WHAT TO PRODUCE |
Nothing but the lines from the one with "TABLE 4 | Hierarchical" through the end of the data should be set down, each exactly as written, and no picture should be included.

DATA BELOW |
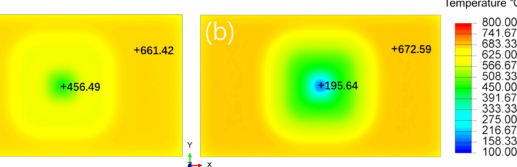
Figure 22. The simulated temperature distribution of the blank after primary cooling. ( a ) TPP-S; ( b ) TPP-F.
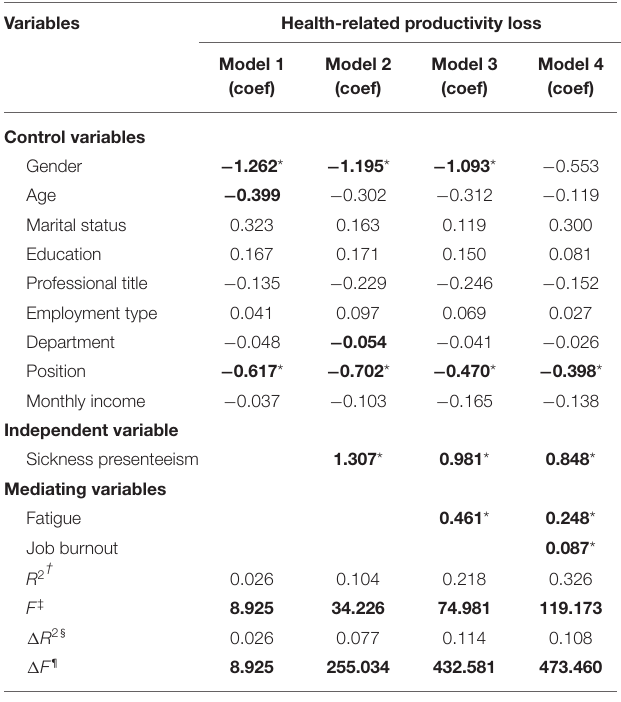
TABLE 4 | Hierarchical linear regression analysis of variables related to health-related productivity loss ( N = 2,968).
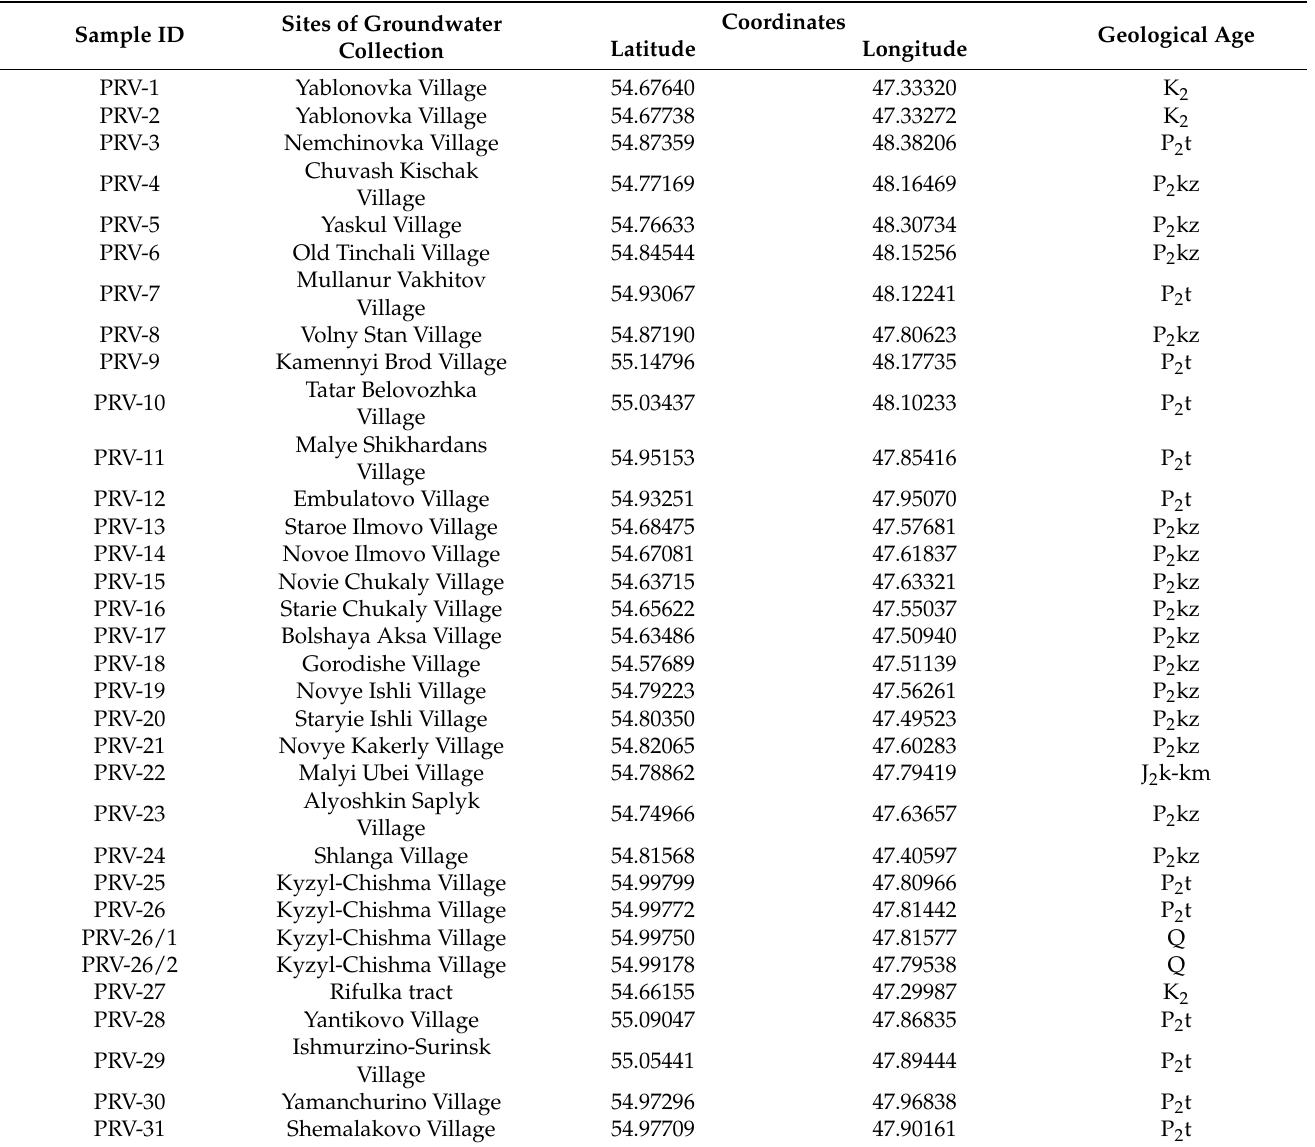
Table A1. Groundwater sampling points in the Pre-Volga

RESULT FOR THIS EXERCISE |
TABLE 4 | Hierarchical linear regression analysis of variables related to health-related productivity loss ( N = 2,968).
Table A1. Groundwater sampling points in the Pre-Volga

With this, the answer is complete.